Konuyu tekrarlamamış olmak için burada yönelttiğim suali ve konuyu yayımlamıyorum. Hazırladığım soruda hiçbir şirketi veya hiçbir şirketin yöneticisini küçük düşürme emaresinin olmadığına inanmanızı dilerim.
A Yapay zekanın x konuya hukuki yaklaşımını ifade eden cevap cümlelerini sunuyorum.” Yapay zekâ teknolojisi hukuk alanında da kullanılabilmektedir. Örneğin, yapay zekâ, hukuk alanında belge analizi, yargı kararları, hukuk davaları, sözleşmeler, patentler, telif hakları, fikri mülkiyet, ceza hukuku, insan hakları ve daha birçok alanda kullanılabilmektedir. Ancak, yapay zekâ teknolojisi hukuk alanında belirli etik sorunları da beraberinde getirebilir. Örneğin, yapay zekâ teknolojisi, insanların haklarını ihlal edebilir, önyargılı olabilir, adaletsizlik yaratabilir ve daha birçok soruna neden olabilir. Bu nedenle, yapay zekâ teknolojisi hukuk alanında kullanılırken, etik sorunlar da göz önünde bulundurulmalıdır.” Bu yuvarlak cevabı veren makinenin bir şekilde söz sahibi olduğunu düşünün. Nasıl ilerleyebileceğinizi düşünün? Bu bir tarafa şirket yönetmeliklerinin “olmaz “dediği bir konuyu makinenin yöneticinin takdirine bırakmak gibi bir tarz içinde olması beni şaşkınlığa uğrattı.

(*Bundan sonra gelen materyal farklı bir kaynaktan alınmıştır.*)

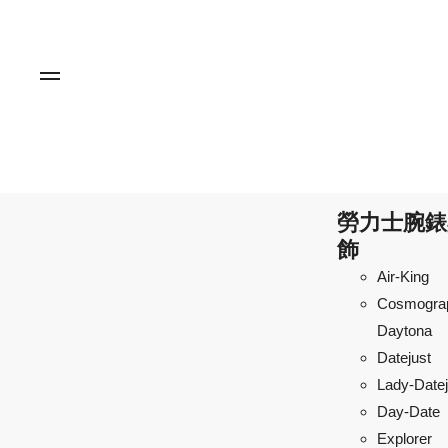
勞力士腕錶
飾
Air-King
Cosmogra
Daytona
Datejust
Lady-Datej
Day-Date
Explorer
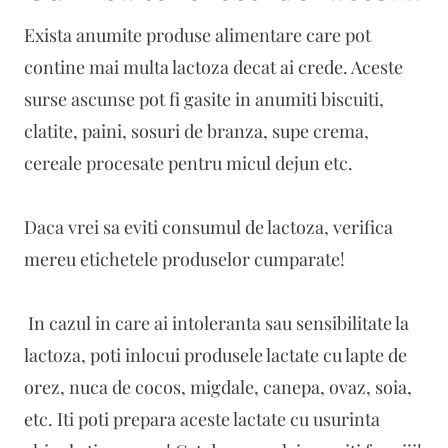
Exista anumite produse alimentare care pot
contine mai multa lactoza decat ai crede. Aceste
surse ascunse pot fi gasite in anumiti biscuiti,
clatite, paini, sosuri de branza, supe crema,
cereale procesate pentru micul dejun etc.
Daca vrei sa eviti consumul de lactoza, verifica
mereu etichetele produselor cumparate!
In cazul in care ai intoleranta sau sensibilitate la
lactoza, poti inlocui produsele lactate cu lapte de
orez, nuca de cocos, migdale, canepa, ovaz, soia,
etc. Iti poti prepara aceste lactate cu usurinta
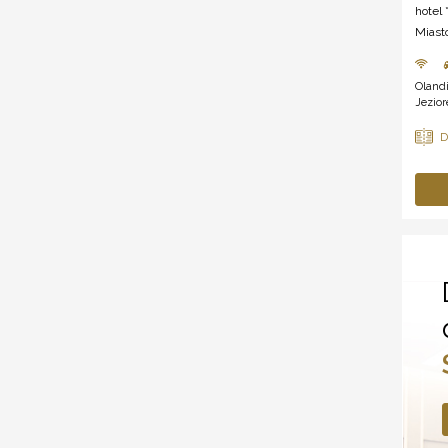
hotel *
Miast
Olandi
Jezio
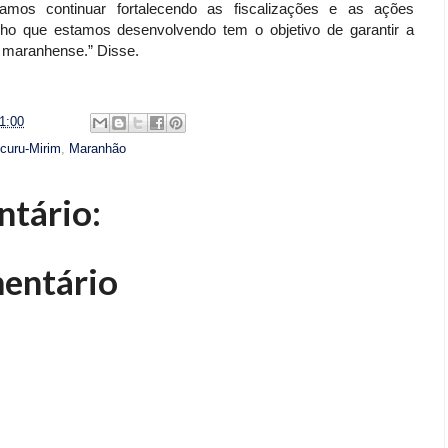
amos continuar fortalecendo as fiscalizações e as ações
alho que estamos desenvolvendo tem o objetivo de garantir a
 maranhense.” Disse.
1:00
ecuru-Mirim
,
Maranhão
tário:
entário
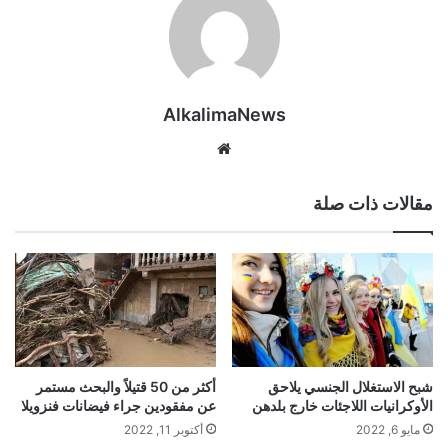
AlkalimaNews
موق
ع
الوي
مقالات ذات صلة
ب
شبح الاستغلال الجنسي يلاحق
أكثر من 50 قتيلاً والبحث مستمر
الأوكرانيات اللاجئات خارج بلدهن
عن مفقودين جراء فيضانات فنزويلا
مايو 6, 2022
أكتوبر 11, 2022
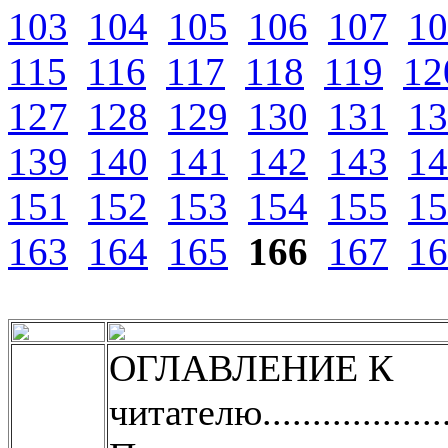
103
104
105
106
107
10
115
116
117
118
119
12
127
128
129
130
131
13
139
140
141
142
143
14
151
152
153
154
155
15
163
164
165
166
167
16
ОГЛАВЛЕНИЕ К
читателю.......................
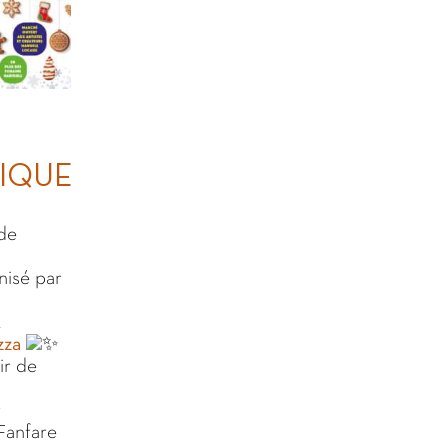
FIQUE
 de
nisé par
&
zza
ir de
r
 Fanfare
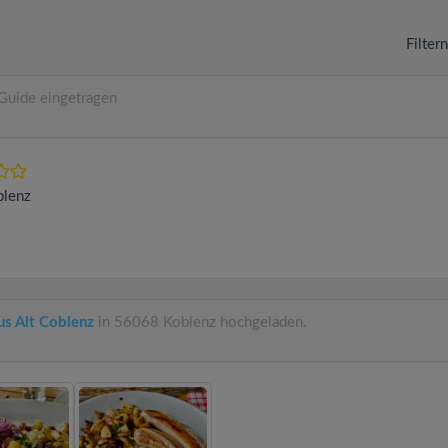
Filter
Guide eingetragen
blenz
s Alt Coblenz
in 56068 Koblenz hochgeladen.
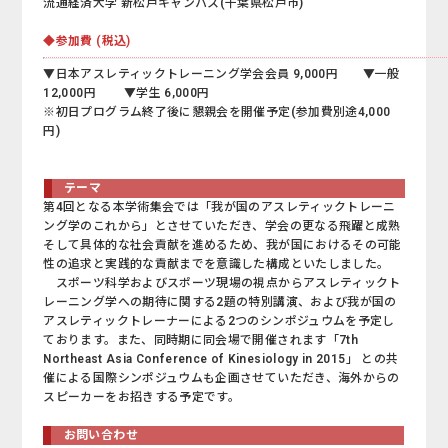
流通経済大学 新松戸キャンパス(千葉県松戸市)
◆参加費 (税込)
▼日本アスレティックトレーニング学会会員 9,000円 ▼一般
12,000円 ▼学生 6,000円
※初日プログラム終了後に懇親会を開催予定(参加費別途4,000
円)
テーマ
第4回となる本学術集会では「我が国のアスレティックトレーニ
ング学のこれから」とさせていただき、学会の更なる飛躍と成熟
そして具体的な社会貢献を進めるため、我が国におけるその可能
性の追求と実践的な貢献までを意識した構成といたしました。
スポーツ科学およびスポーツ現場の視点からアスレティックト
レーニング学への期待に関する2題の特別講演、および我が国の
アスレティックトレーナーによる2つのシンポジュウムを予定し
ております。また、同時期に同会場で開催されます「7th
Northeast Asia Conference of Kinesiology
in 2015」 との共
催による国際シンポジュウムも企画させていただき、海外からの
スピーカーをお招きする予定です。
お問い合わせ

Evet, rahatlıkla söyleyebilirim. Bu makine Torpil’e yabancı. Tamamı ile torpil’ i akla getirecek bir anlatım yaklaşımını “bu sözün ne anlama geldiği konusunda kesin bir yargıya varmak için daha fazla bilgiye ihtiyaç vardır.” cümlesi ile ifade eden makinenin konuya yabancılığının bir vurgusu olarak yorumladığımı da söylemek isterim.
Makineye hak vermeğe en yakın olduğum konuda aldığım cevabı sağa sola esneterek kendi yorumumu katarak o yakın noktaya gelmeye kendimi zorlarsam” Her konu için hukuka başvurmak, konunun yayılması ihtimali nedeni ile kamuoyu nezdinde şirketi küçük düşürebilir. Bu konuda yöneticinin takdir hakkını kullanması vb. vb. Görüşü ortaya çıkıyor.
B Makinesini de sanki aynı üretici kuruluş tarafından programlamış gibi. En çok dikkatimi çeken husus ise bu makinenin gönderdiğim 9 satırlık açıklayıcı bilgiyi özetleyerek kısaltmış ve 5 satıra indirmiş olması. Dolayısı ile gördüğüm kadarı ile yanlış anlama veya hatalı değerlendirme diye bir sıkıntı yok ortada. Buna rağmen cevapları yukarıda da ifade ettiğim gibi aynıya yakın. Veya benzeri. İşverenin yetkisi vb. sözler kullanılıyor. Yukarıda makinenin sorumu çok doğru olarak özetlediğini söylemiştim. Ve de bu özet ............................konularında yapay zekanın görüşü talep ediliyor.” Cümlesi ile bitmektedir. Evet bu makinenin görüşü ise “..........................konularda yasal tavsiye alması önerilir. Daha fazla bilgi için, hukuk danışmanınızla veya yerel yasal düzenlemelerle ilgili kuruluşlarla iletişime geçebilirsiniz” sözleri ile bitmektedir. Bilmem anlatabildim mi?
C makinesinden ise bir cevap alamadım. Belki de bu daha akıllıca bir davranış. Kim bilir?
3-5 AYDIR YAPAY ZEKANIN SORU VE CEVAP HİZMETİNİ KULLANIYORUM.
Yine kullanıma devam edeceğim. Arama motoru gibi. İnternette aradığım konuları yapay zekâ soruyorum. Araştırıyor ve bana gönderiyor. İlgili linkleri de. Örnek: 2022 ve 2023 yıllarında Türkiye’ye gelen turistler kişi başı kaç USD harcadı. Cevabı ile birlikte kaynak linkleri de veriyor. Bu tür çalışmaya devam edeceğim.